Para desterrar al pitufo gruñón

Entrevista al podemita español Juan Carlos Monedero

 

“En el momento en el que el miedo se convierte en sentido común, gana la derecha”, dijo Juan Carlos Monedero en el Primer Foro Mundial del Pensamiento crítico. Abrió el segundo día sentado al lado de Álvaro García Linera. Monedero es cofundador de Podemos, pero sobre todo es una de las voces de encantamiento escuchadas por los líderes progresistas de la región. En esta entrevista con El Cohete a la Luna habla sin parar de las cosas que no se escucharon en Brasil, de las alertas, el vínculo entre calle y partido, el big data y el odio, pero sobre todo de la urgencia de construir esperanza. “Acá no hubo escucha. Y eso nos marca el escenario: o construimos partido-movimiento fresco, renovado generacionalmente, atento a lo que se está viviendo, o nos convertimos en profesores que dan siempre la misma lección en unos folios amarillentos”. Y eso incluye un poco de alegría y salir de esa condición de izquierda-ceniza. Por eso, dice, si queremos reinventarnos hay que desterrar al pitufo gruñón.

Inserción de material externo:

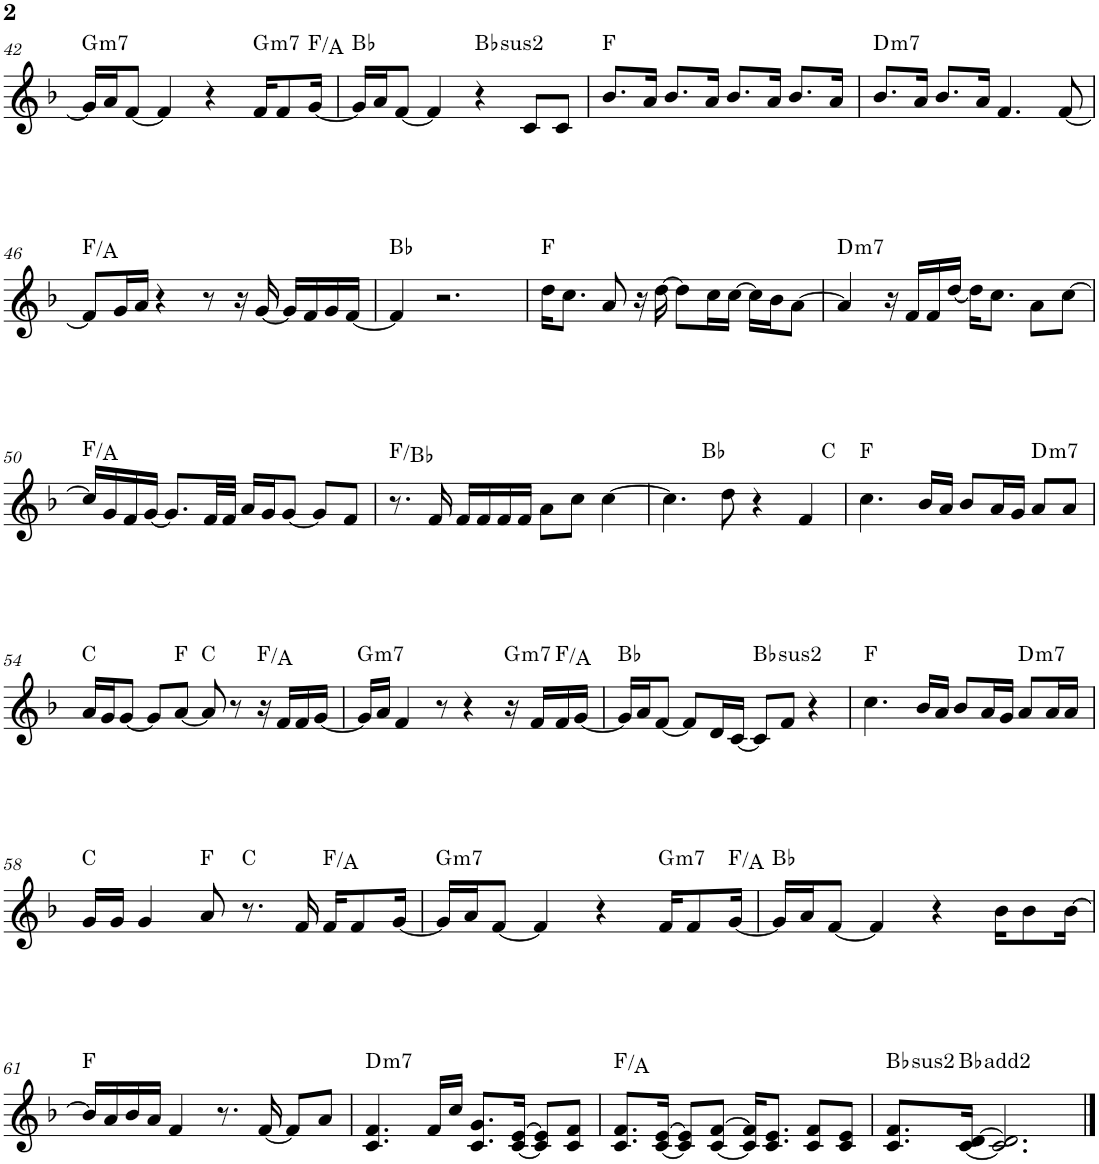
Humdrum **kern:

**kern	**harte
*part1	*part1
*staff1	*
*I"P1	*
!!LO:PB:g=z
*clefG2	*
*k[b-]	*
*F:	*
*M4/4	*
=42	=42
!	!LO:H:kt=m7
16g/LL]	G:min7
16a/J	.
[<8f/J	.
4f/]	.
4r	.
!	!LO:H:kt=m7
16f/KL	G:min7
8f/	.
[<16g/Jk	F:maj/3
=43	=43
16g/LL]	Bb:maj
16a/J	.
[<8f/J	.
4f/]	.
!	!LO:H:kt=2
4r	Bb:(1,2,5)
8c/L	.
8c/J	.
=44	=44
8.b-/L	F:maj
16a/Jk	.
8.b-/L	.
16a/Jk	.
8.b-/L	.
16a/Jk	.
8.b-/L	.
16a/Jk	.
=45	=45
!	!LO:H:kt=m7
8.b-/L	D:min7
16a/Jk	.
8.b-/L	.
16a/Jk	.
4.f/	.
[<8f/	.
!!LO:LB:g=z
=46	=46
8f/L]	F:maj/3
16g/L	.
16a/JJ	.
4r	.
8r	.
16r	.
[<16g/	.
16g/LL]	.
16f/	.
16g/	.
[<16f/JJ	.
=47	=47
4f/]	Bb:maj
2.r	.
=48	=48
16dd\KL	F:maj
8.cc\J	.
8a/	.
16r	.
[>16dd\	.
8dd\L]	.
16cc\L	.
[>16cc\JJ	.
16cc\LL]	.
16b-\J	.
[>8a\J	.
=49	=49
!	!LO:H:kt=m7
4a/]	D:min7
16r	.
16f/LL	.
16f/	.
[<16dd/JJ	.
16dd\KL]	.
8.cc\J	.
8a\L	.
[>8cc\J	.
!!LO:LB:g=z
=50	=50
16cc/LL]	F:maj/3
16g/	.
16f/	.
[<16g/JJ	.
8.g/L]	.
32f/LL	.
32f/JJJ	.
16a/LL	.
16g/J	.
[<8g/J	.
8g/L]	.
8f/J	.
=51	=51
8.r	F:maj/4
16f/	.
16f/LL	.
16f/	.
16f/	.
16f/JJ	.
8a\L	.
8cc\J	.
[>4cc\	.
=52	=52
*^	*
*	*^	*
4.cc\]	4ryy	2..ryy	.
.	2.ryy	.	Bb:maj
8dd\	.	.	.
4r	.	.	.
4f/	.	.	.
.	.	8ryy	C:maj
*v	*v	*v	*
=53	=53
4.cc\	F:maj
16b-/LL	.
16a/JJ	.
8b-/L	.
16a/L	.
16g/JJ	.
!	!LO:H:kt=m7
8a/L	D:min7
8a/J	.
!!LO:LB:g=z
=54	=54
16a/LL	C:maj
16g/J	.
[<8g/J	.
8g/L]	.
[<8a/J	F:maj
8a/]	C:maj
8r	.
16r	F:maj/3
16f/LL	.
16f/	.
[<16g/JJ	.
=55	=55
!	!LO:H:kt=m7
16g/LL]	G:min7
16a/JJ	.
4f/	.
8r	.
4r	.
!	!LO:H:kt=m7
16r	G:min7
16f/LL	.
16f/	F:maj/3
[<16g/JJ	.
=56	=56
16g/LL]	Bb:maj
16a/J	.
[<8f/J	.
8f/L]	.
16d/L	.
[<16c/JJ	.
!	!LO:H:kt=2
8c/L]	Bb:(1,2,5)
8f/J	.
4r	.
=57	=57
4.cc\	F:maj
16b-/LL	.
16a/JJ	.
8b-/L	.
16a/L	.
16g/JJ	.
!	!LO:H:kt=m7
8a/L	D:min7
16a/L	.
16a/JJ	.
!!LO:LB:g=z
=58	=58
16g/LL	C:maj
16g/JJ	.
4g/	.
8a/	F:maj
8.r	C:maj
16f/	.
16f/KL	F:maj/3
8f/	.
[<16g/Jk	.
=59	=59
!	!LO:H:kt=m7
16g/LL]	G:min7
16a/J	.
[<8f/J	.
4f/]	.
4r	.
!	!LO:H:kt=m7
16f/KL	G:min7
8f/	.
[<16g/Jk	F:maj/3
=60	=60
16g/LL]	Bb:maj
16a/J	.
[<8f/J	.
4f/]	.
4r	.
16b-\KL	.
8b-\	.
[>16b-\Jk	.
!!LO:LB:g=z
=61	=61
16b-/LL]	F:maj
16a/	.
16b-/	.
16a/JJ	.
4f/	.
8.r	.
[<16f/	.
8f/L]	.
8a/J	.
=62	=62
!	!LO:H:kt=m7
4.c/ 4.f/	D:min7
16f/LL	.
16cc/JJ	.
8.c/ 8.g/L	.
[<16c/ [>16e/Jk	.
8c/] 8e/]L	.
8c/ 8f/J	.
=63	=63
8.c/ 8.f/L	F:maj/3
[<16c/ [>16e/Jk	.
8c/] 8e/]L	.
[<8c/ [>8f/J	.
16c/] 16f/]KL	.
8.c/ 8.e/J	.
8c/ 8f/L	.
8c/ 8e/J	.
=64	=64
!	!LO:H:kt=2
8.c/ 8.f/L	Bb:(1,2,5)
[<16c/ [>16d/Jk	Bb:maj(2)
2.c/] 2.d/]	.
==	==
*-	*-
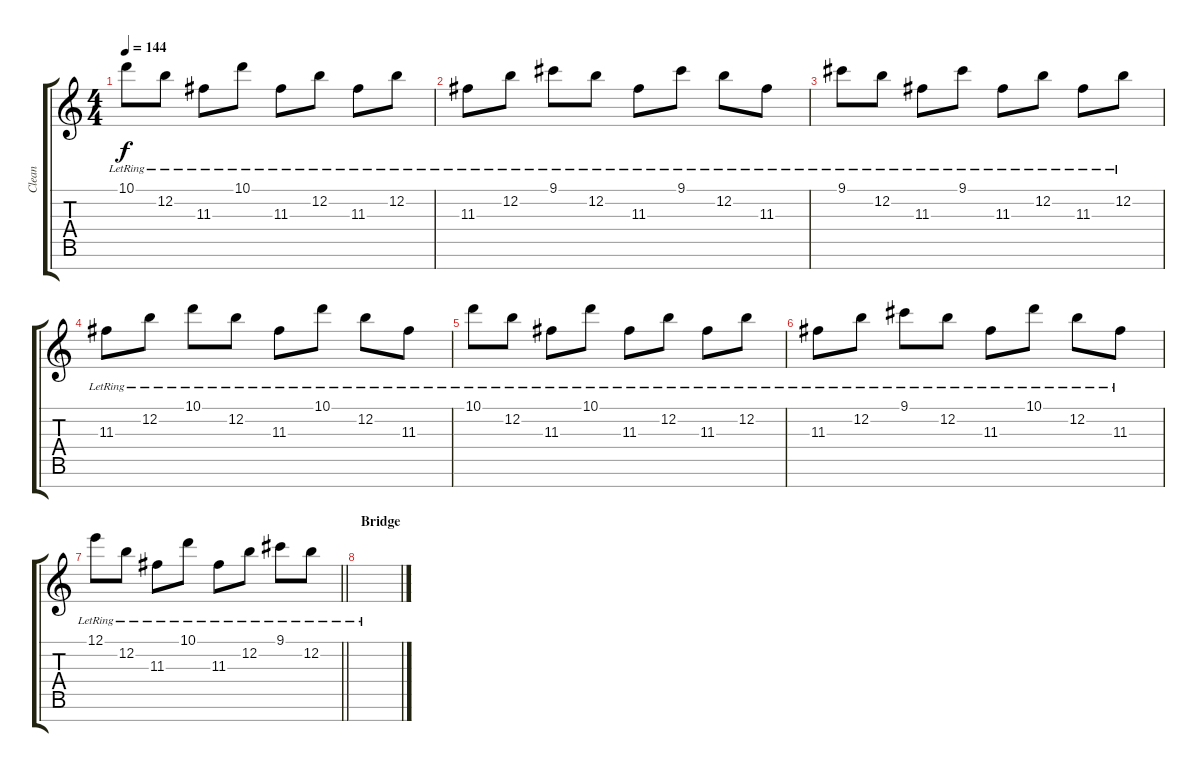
\track ("Clean" "Clean") {instrument electricguitarjazz}
\staff {score tabs}
\tuning (E4 B3 G3 D3 A2 E2 B1) {hide}
\ts (4 4)
\tempo 144
\clef g2
\ks c
10.1{lr}.8{dy f} 12.2{lr}.8 11.3{lr}.8 10.1{lr}.8 11.3{lr}.8 12.2{lr}.8 11.3{lr}.8 12.2{lr}.8 |
11.3{lr}.8 12.2{lr}.8 9.1{lr}.8 12.2{lr}.8 11.3{lr}.8 9.1{lr}.8 12.2{lr}.8 11.3{lr}.8 |
9.1{lr}.8 12.2{lr}.8 11.3{lr}.8 9.1{lr}.8 11.3{lr}.8 12.2{lr}.8 11.3{lr}.8 12.2{lr}.8 |
11.3{lr}.8 12.2{lr}.8 10.1{lr}.8 12.2{lr}.8 11.3{lr}.8 10.1{lr}.8 12.2{lr}.8 11.3{lr}.8 |
10.1{lr}.8 12.2{lr}.8 11.3{lr}.8 10.1{lr}.8 11.3{lr}.8 12.2{lr}.8 11.3{lr}.8 12.2{lr}.8 |
11.3{lr}.8 12.2{lr}.8 9.1{lr}.8 12.2{lr}.8 11.3{lr}.8 10.1{lr}.8 12.2{lr}.8 11.3{lr}.8 |
\barLineRight lightlight
12.1{lr}.8 12.2{lr}.8 11.3{lr}.8 10.1{lr}.8 11.3{lr}.8 12.2{lr}.8 9.1{lr}.8 12.2{lr}.8 |
\section ("" "Bridge")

—Encantado de estar aquí, sobre todo con medios críticos porque tengo la sensación que el periodismo o naufragará totalmente o será rescatado como San Jorge, matando al dragón de los grandes medios en manos de las multinacionales.

—¿Cómo se hace desde la izquierda para luchar contra la voz dominante? Prisma tiene doscientos canales de comunicación, por ejemplo.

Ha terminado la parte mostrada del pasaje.